Exercise instructions: Exactly the lines from the one containing "sans petite annonce" through the one containing "ПУБЛИЧНАЯ ОФЕРТА" in the listing below are to be copied, with the pictures left out.

--- Stored data ---

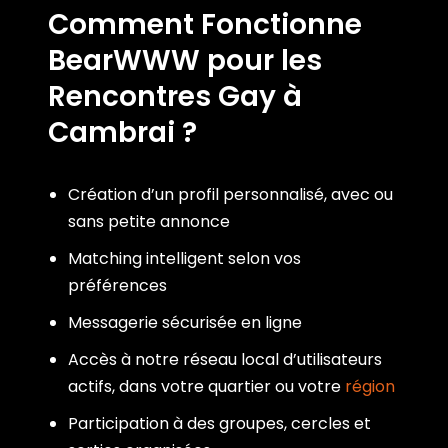
Comment Fonctionne
BearWWW pour les
Rencontres Gay à
Cambrai ?
Création d’un profil personnalisé, avec ou
sans petite annonce
Matching intelligent selon vos
préférences
Messagerie sécurisée en ligne
Accès à notre réseau local d’utilisateurs
actifs, dans votre quartier ou votre
région
Participation à des groupes, cercles et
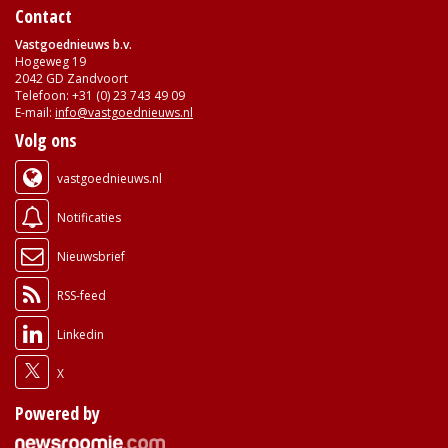
Contact
Vastgoednieuws b.v.
Hogeweg 19
2042 GD Zandvoort
Telefoon: +31 (0) 23 743 49 09
E-mail:
info@vastgoednieuws.nl
Volg ons
vastgoednieuws.nl
Notificaties
Nieuwsbrief
RSS-feed
Linkedin
X
Powered by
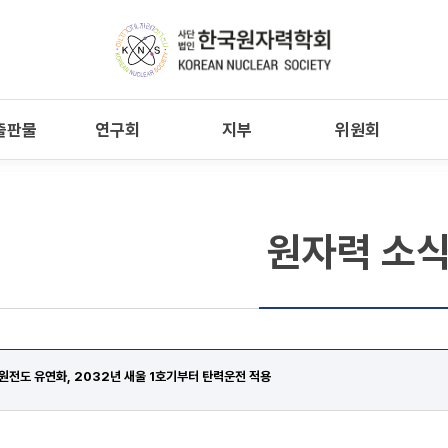
출판물
연구회
지부
위원회
원자력 소
원전도 유연화, 2032년 새울 1호기부터 탄력운전 적용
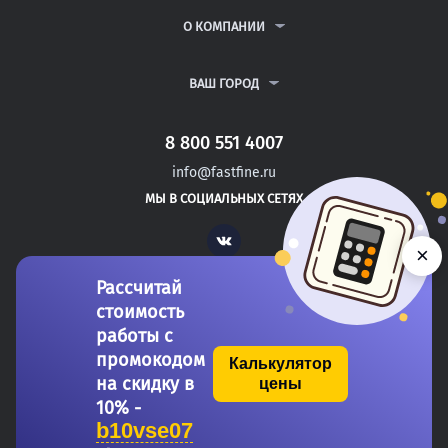
РЕФЕРАТЫ
ВОПРОСЫ И ОТВЕТЫ
О КОМПАНИИ
ВСЕ УСЛУГИ
ПУБЛИЧНАЯ ОФЕРТА
О КОМПАНИИ
ПОЛИТИКА КОНФИДЕНЦИАЛЬНОСТИ
КОНТАКТЫ
ВАШ ГОРОД
АВТОРАМ
МОСКВА
САНКТ-ПЕТЕРБУРГ
8 800 551 4007
КАНАШ
info@fastfine.ru
КОНАКОВО
МЫ В СОЦИАЛЬНЫХ СЕТЯХ
НАДЫМ
Vk
×
Рассчитай
стоимость
работы с
промокодом
Калькулятор
на скидку в
цены
Copyright 2011-2026 FastFine.ru
10% -
b10vse07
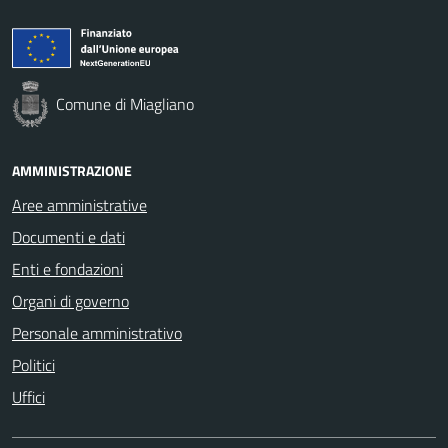
Comune di Miagliano
AMMINISTRAZIONE
Aree amministrative
Documenti e dati
Enti e fondazioni
Organi di governo
Personale amministrativo
Politici
Uffici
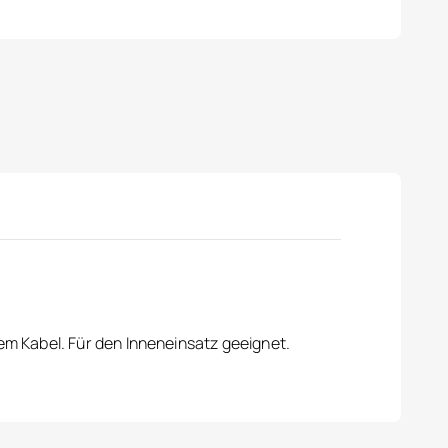
m Kabel. Für den Inneneinsatz geeignet.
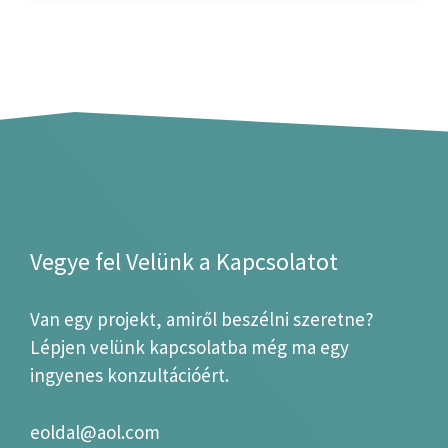
Vegye fel Velünk a Kapcsolatot
Van egy projekt, amiről beszélni szeretne?
Lépjen velünk kapcsolatba még ma egy
ingyenes konzultációért.
eoldal@aol.com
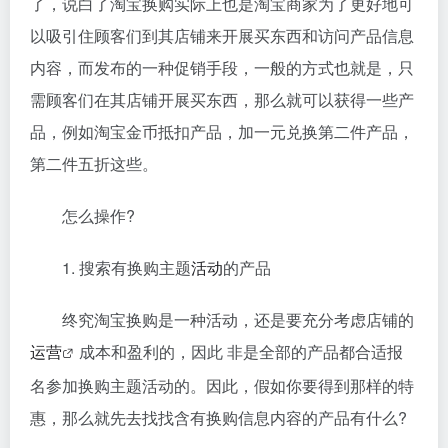
了，说白了淘宝换购实际上也是淘宝商家为了更好地可
以吸引住顾客们到其店铺来开展买东西和访问产品信息
内容，而发布的一种促销手段，一般的方式也就是，只
需顾客们在其店铺开展买东西，那么就可以获得一些产
品，例如淘宝金币抵扣产品，加一元兑换第二件产品，
第二件五折这些。
怎么操作?
1. 搜索有换购主题
活动
的产品
终究淘宝换购是一种活动，还是要充分考虑店铺的
运营
成本和盈利的，因此 非是全部的产品都合适报
名参加换购主题活动的。因此，假如你要得到那样的特
惠，那么就先去找找含有换购信息内容的产品有什么?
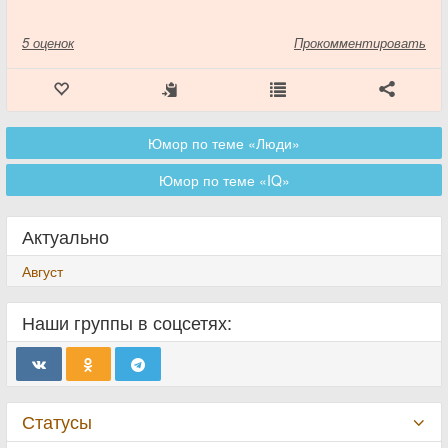
5
оценок
Прокомментировать
Юмор по теме «Люди»
Юмор по теме «IQ»
Актуально
Август
Наши группы в соцсетях:
Статусы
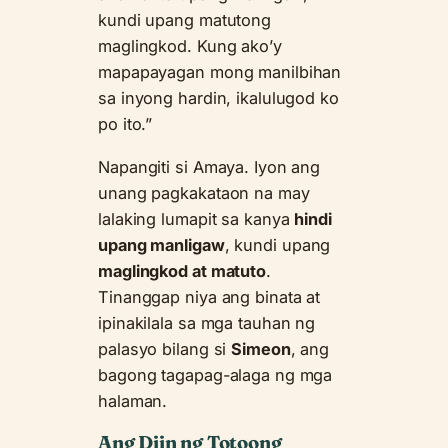
kundi upang matutong
maglingkod. Kung ako’y
mapapayagan mong manilbihan
sa inyong hardin, ikalulugod ko
po ito.”
Napangiti si Amaya. Iyon ang
unang pagkakataon na may
lalaking lumapit sa kanya
hindi
upang manligaw
, kundi upang
maglingkod at matuto
.
Tinanggap niya ang binata at
ipinakilala sa mga tauhan ng
palasyo bilang si
Simeon
, ang
bagong tagapag-alaga ng mga
halaman.
Ang Diin ng Totoong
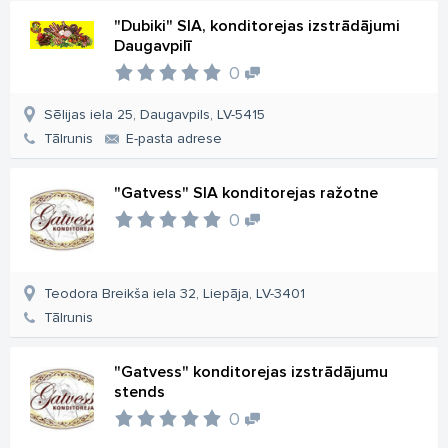
"Dubiki" SIA, konditorejas izstrādājumi
Daugavpilī
0
Sēlijas iela 25, Daugavpils, LV-5415
Tālrunis
E-pasta adrese
"Gatvess" SIA konditorejas ražotne
0
Teodora Breikša iela 32, Liepāja, LV-3401
Tālrunis
"Gatvess" konditorejas izstrādājumu
stends
0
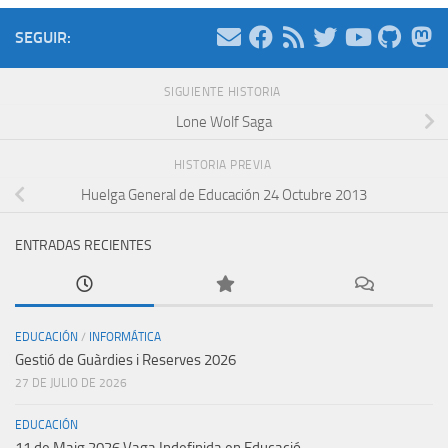
SEGUIR:
SIGUIENTE HISTORIA
Lone Wolf Saga
HISTORIA PREVIA
Huelga General de Educación 24 Octubre 2013
ENTRADAS RECIENTES
EDUCACIÓN
/
INFORMÁTICA
Gestió de Guàrdies i Reserves 2026
27 DE JULIO DE 2026
EDUCACIÓN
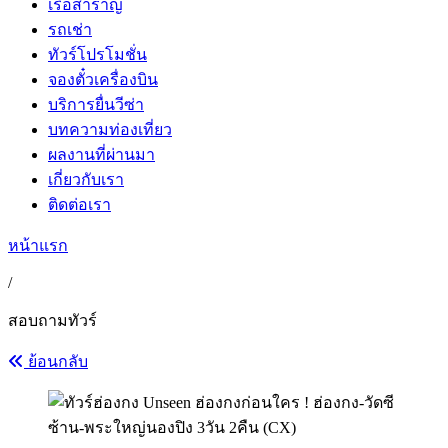
เรือสำราญ
รถเช่า
ทัวร์โปรโมชั่น
จองตั๋วเครื่องบิน
บริการยื่นวีซ่า
บทความท่องเที่ยว
ผลงานที่ผ่านมา
เกี่ยวกับเรา
ติดต่อเรา
หน้าแรก
/
สอบถามทัวร์
ย้อนกลับ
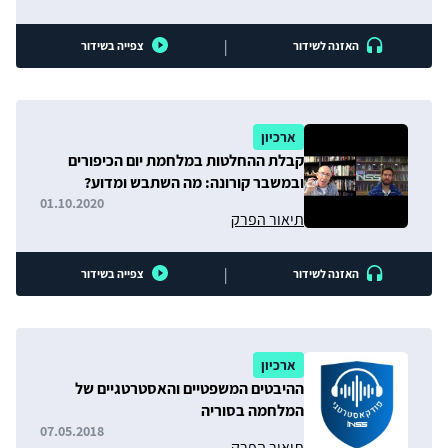
|
האזנה לשידור
צפייה בשידור
ארכיון
קבלת ההחלטות במלחמת יום הכיפורים
ובמשבר קורונה: מה השתבש ומדוע?
01.10.2020
תיאור הפרק
|
האזנה לשידור
צפייה בשידור
ארכיון
ההיבטים המשפטיים והאסטרטגיים של
המלחמה בסוריה
07.05.2018
תיאור הפרק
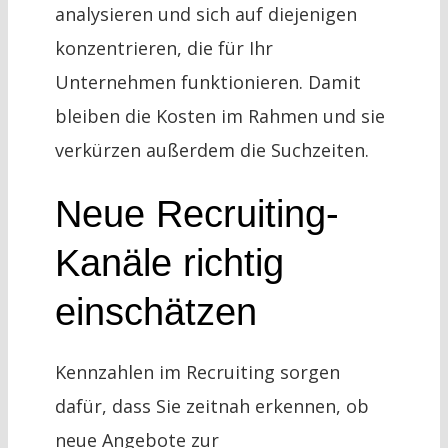
analysieren und sich auf diejenigen
konzentrieren, die für Ihr
Unternehmen funktionieren. Damit
bleiben die Kosten im Rahmen und sie
verkürzen außerdem die Suchzeiten.
Neue Recruiting-
Kanäle richtig
einschätzen
Kennzahlen im Recruiting sorgen
dafür, dass Sie zeitnah erkennen, ob
neue Angebote zur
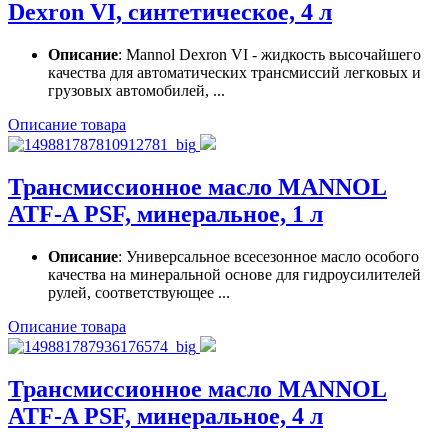
Dexron VI, синтетическое, 4 л
Описание
: Mannol Dеxron VI - жидкость высочайшего
качества для автоматических трансмиссий легковых и
грузовых автомобилей, ...
Описание товара
Трансмиссионное масло MANNOL
ATF-A PSF, минеральное, 1 л
Описание
: Универсальное всесезонное масло особого
качества на минеральной основе для гидроусилителей
рулей, соответствующее ...
Описание товара
Трансмиссионное масло MANNOL
ATF-A PSF, минеральное, 4 л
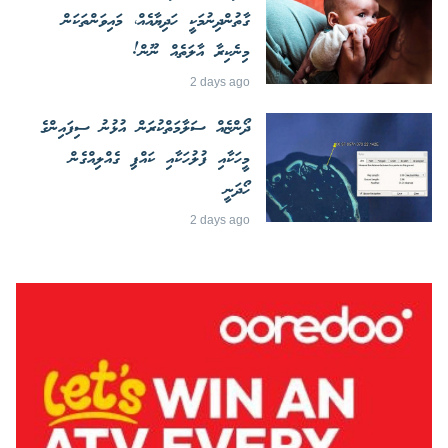
ގާތުންދިނުމަކީ ހަދިޔާއެއް، މައިވަންތަކަން
މިނެކިރާ އާލަތެއް ނޫން!
2 days ago
ދޯންޏެއް ސަލާމަތްކުރަން އުޅުނު ސިފައިންގެ
މީހަކާއި ފުލުހަކާއި ކައްޕި ގެއްލިއްގެން
ހޯދަނީ
2 days ago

---

Reply:
sans petite annonce
Matching intelligent selon vos
préférences
Messagerie sécurisée en ligne
Accès à notre réseau local d’utilisateurs
actifs, dans votre quartier ou votre
région
Participation à des groupes, cercles et
Contact
Vastgoednieuws b.v.
Hogeweg 19
2042 GD Zandvoort
Telefoon: +31 (0) 23 743 49 09
E-mail:
info@vastgoednieuws.nl
Volg ons
vastgoednieuws.nl
Notificaties
Nieuwsbrief
RSS-feed
Linkedin
X
Powered by
출판물
연구회
지부
위원회
원자력 소
원전도 유연화, 2032년 새울 1호기부터 탄력운전 적용
РЕФЕРАТЫ
ВОПРОСЫ И ОТВЕТЫ
О КОМПАНИИ
ВСЕ УСЛУГИ
ПУБЛИЧНАЯ ОФЕРТА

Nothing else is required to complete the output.